Braga destacou que o produtor rural brasileiro enfrenta uma pressão financeira insustentável, fruto da combinação entre política monetária interna e conflitos geopolíticos. Ao diagnosticar a crise, Braga utilizou uma expressão contundente para descrever os obstáculos acumulados
“Como diriam no Nordeste, isso é uma queda e três coices. Um é a taxa selic explodida. Dois, o preço do combustível graças a uma guerra insana no Irã. Três, o preço dos insumos da agricultura, graças a outra guerra insana entre a Rússia e a Ucrânia. E o pobre coitado do agricultor brasileiro é que está pagando a conta com uma taxa Selic explosiva e que sem uma linha de refinanciamento clara para salvar o setor“, afirmou.
A taxa Selic, atualmente em 14,75% ao ano, é apontada como o principal motor do endividamento. O impacto é agravado pelo barril de petróleo acima dos 100 dólares, devido às tensões no Oriente Médio, o que eleva os custos de logística e produção.
Complementando o diagnóstico, o senador Renan Calheiros (MDB-AL), relator do projeto de renegociação na CAE, alertou para uma “falência generalizada no campo”.
Renan comunicou à comissão que o governo, por meio do ministro da Fazenda, Dário Durigan, apresentará uma contraproposta ao projeto de refinanciamento aprovado na Câmara ainda nesta semana.

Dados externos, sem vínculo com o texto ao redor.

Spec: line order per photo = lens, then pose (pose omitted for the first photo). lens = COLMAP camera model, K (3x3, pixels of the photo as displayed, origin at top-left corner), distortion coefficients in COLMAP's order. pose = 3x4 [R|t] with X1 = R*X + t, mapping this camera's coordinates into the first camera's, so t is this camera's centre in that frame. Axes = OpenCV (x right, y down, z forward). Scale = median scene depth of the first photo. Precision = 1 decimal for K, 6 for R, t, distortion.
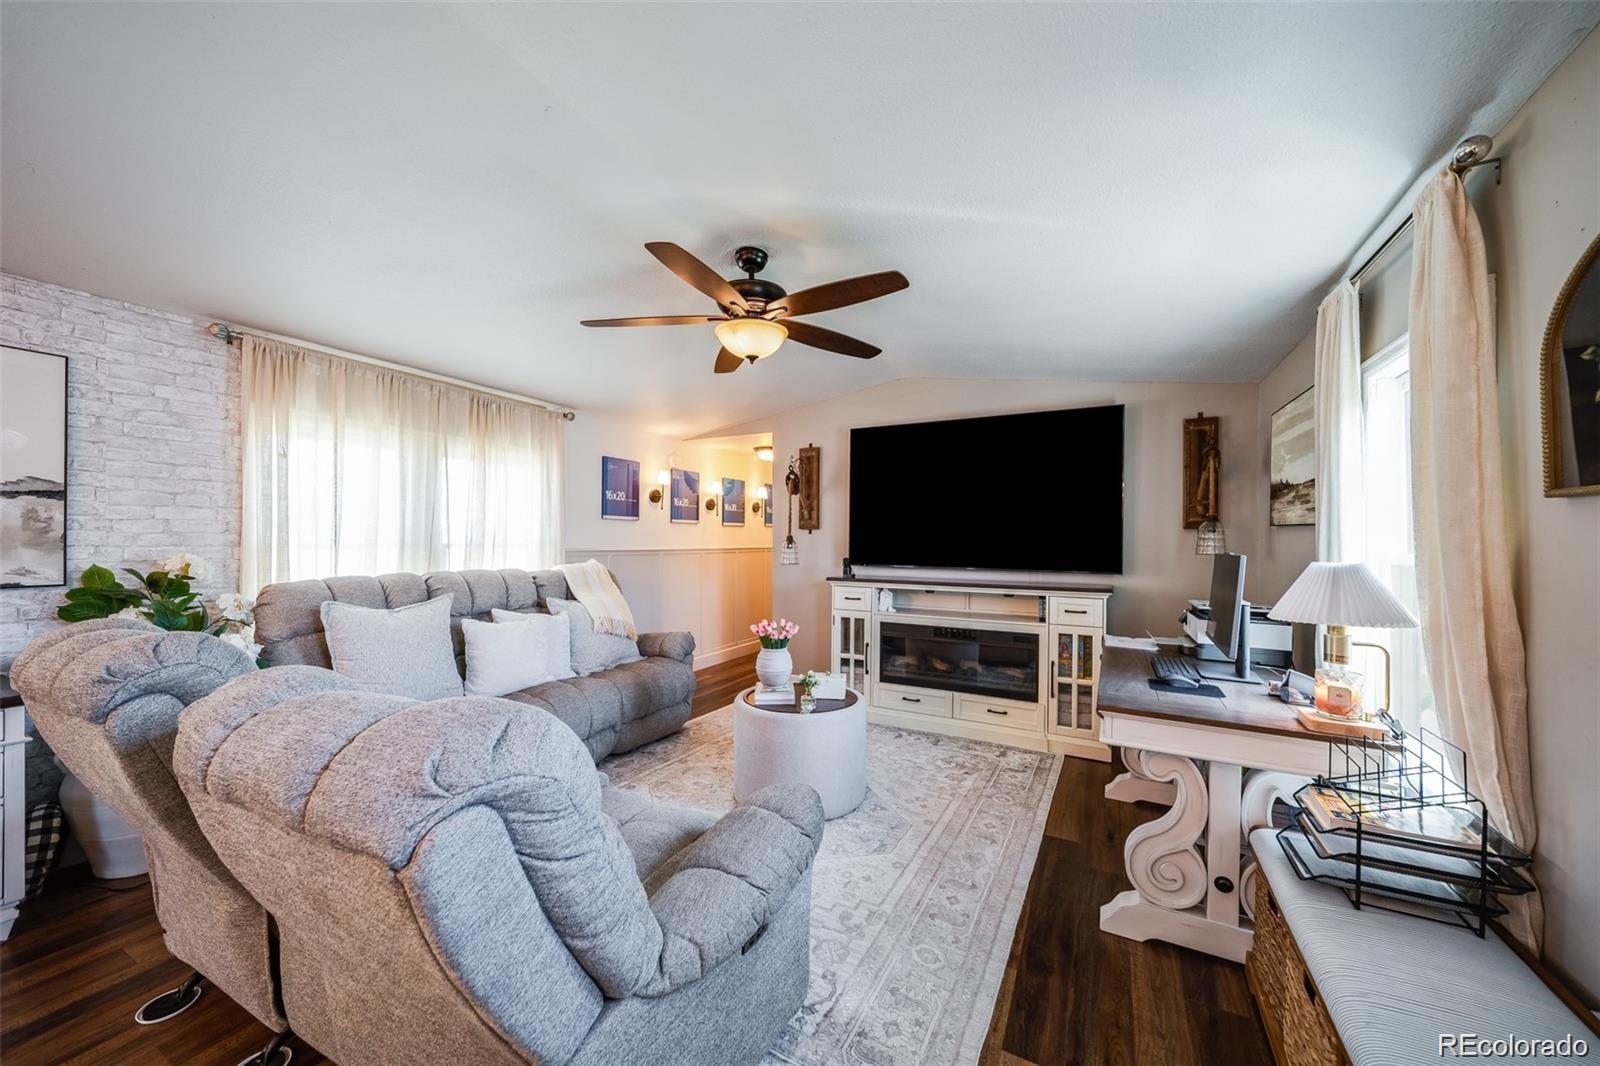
lens RADIAL K [[565.2, 0, 803.7], [0, 565.2, 537.2], [0, 0, 1]] dist [-0.000614, -0.000182]
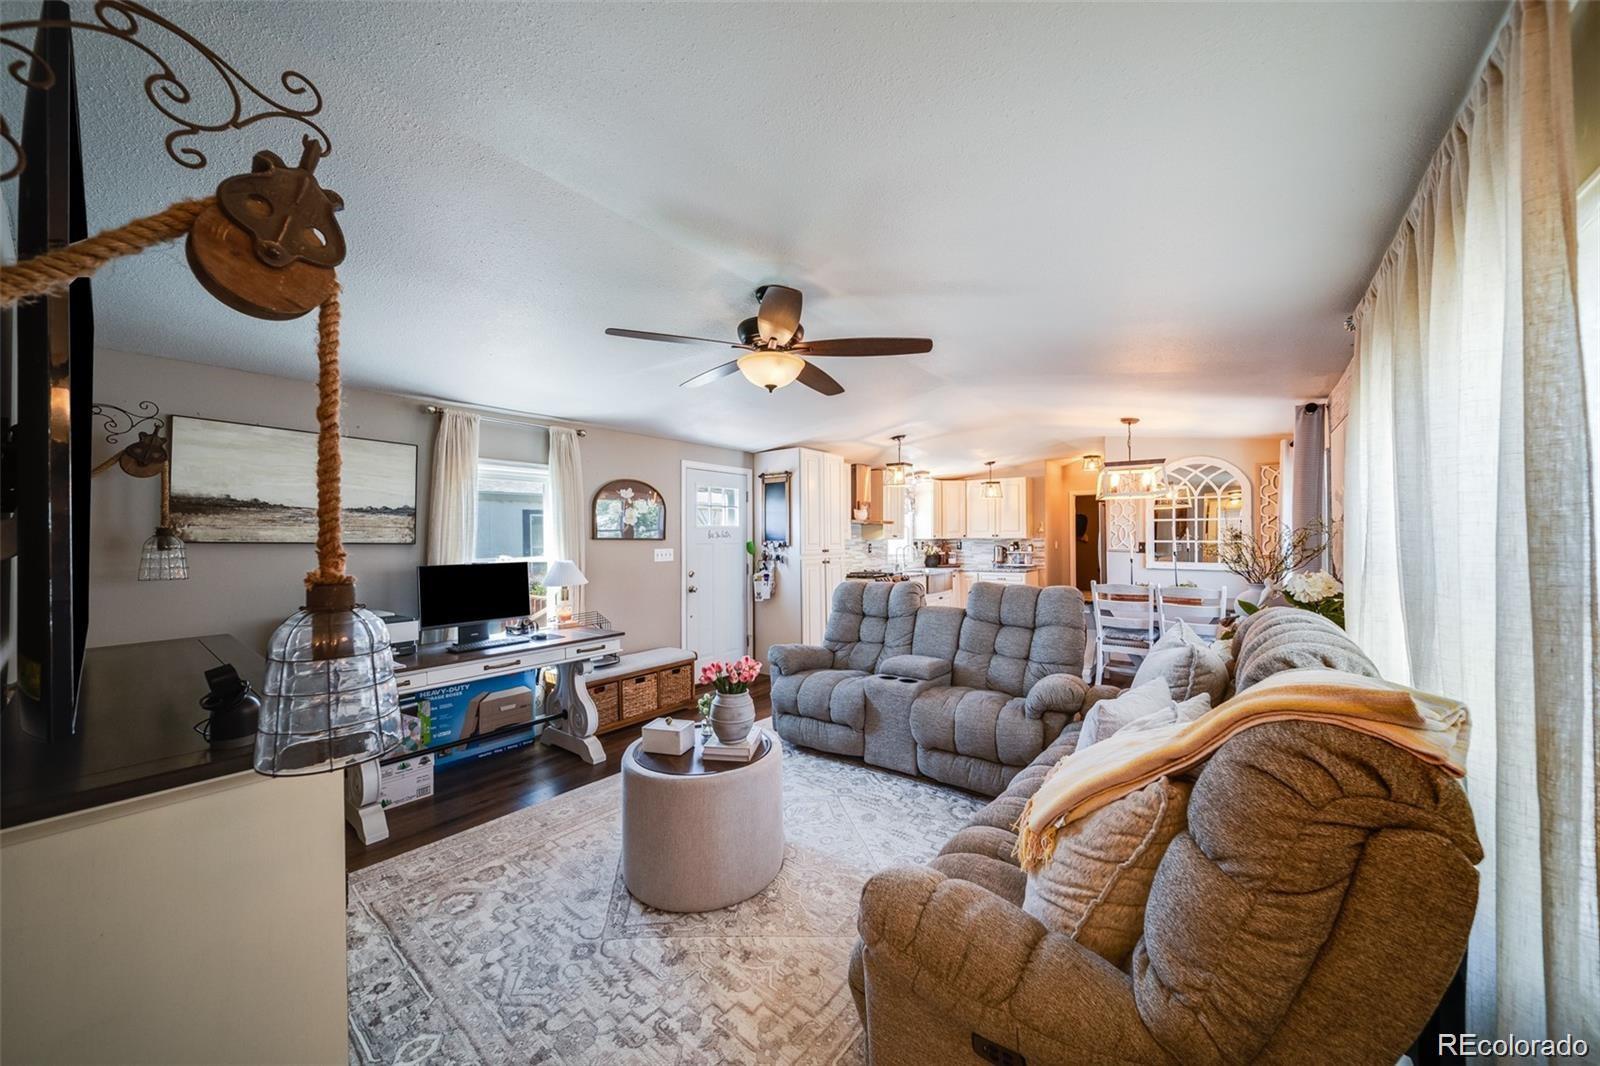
lens RADIAL K [[565.2, 0, 803.7], [0, 565.2, 537.2], [0, 0, 1]] dist [-0.000614, -0.000182]
pose [[-0.988085, 0.003763, 0.153863, -0.246420], [0.002966, 0.999981, -0.005408, -0.016850], [-0.153881, -0.004887, -0.988077, 1.593175]]
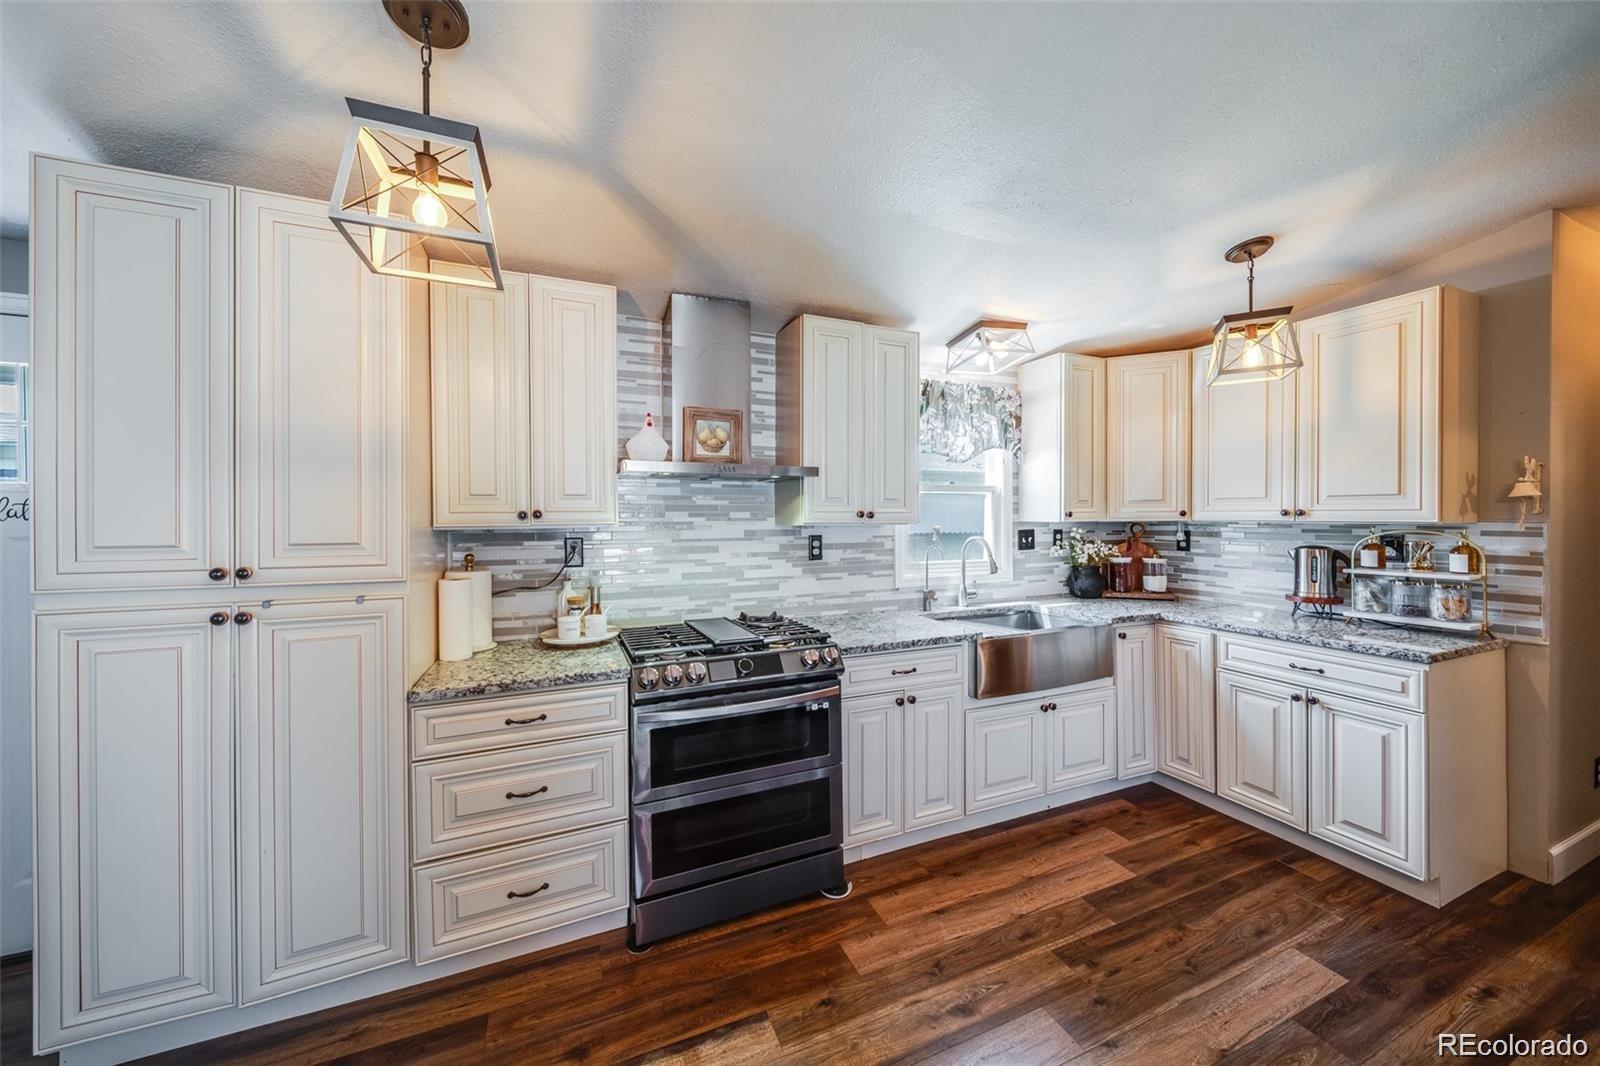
lens RADIAL K [[562.7, 0, 795.3], [0, 562.7, 519.6], [0, 0, 1]] dist [-0.000077, -0.000276]
pose [[-0.780116, -0.002717, 0.625629, -0.670410], [-0.000521, 0.999993, 0.003694, -0.028775], [-0.625634, 0.002556, -0.780112, -0.096969]]
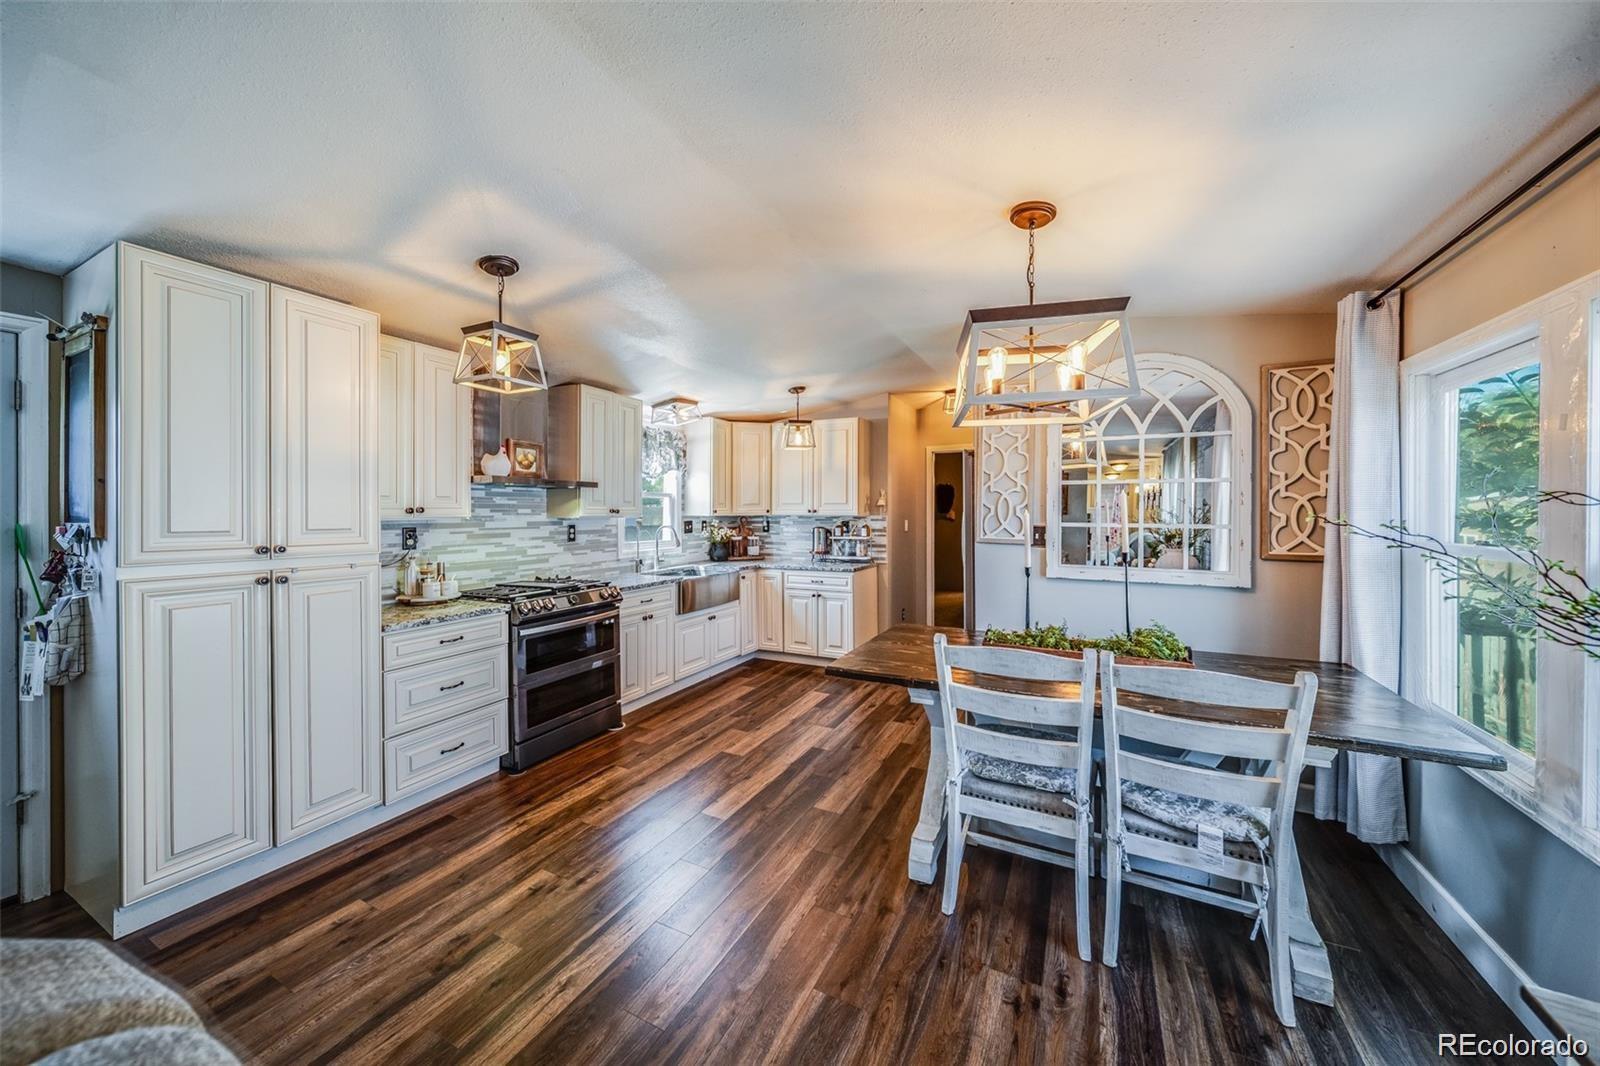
lens RADIAL K [[565.2, 0, 799.1], [0, 565.2, 513.5], [0, 0, 1]] dist [-0.000184, -0.000053]
pose [[-0.999555, -0.001070, -0.029815, -0.633262], [-0.001030, 0.999999, -0.001379, -0.026085], [0.029817, -0.001347, -0.999554, 0.508755]]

O parlamentar criticou entraves burocráticos e decisões do Conselho Monetário Nacional (CMN) que, ao exigirem decretos de calamidade pública municipal, restringiram o alcance de medidas de socorro anteriores. O novo projeto busca utilizar recursos do Fundo Social e superávits de outros fundos para viabilizar a renegociação das dívidas.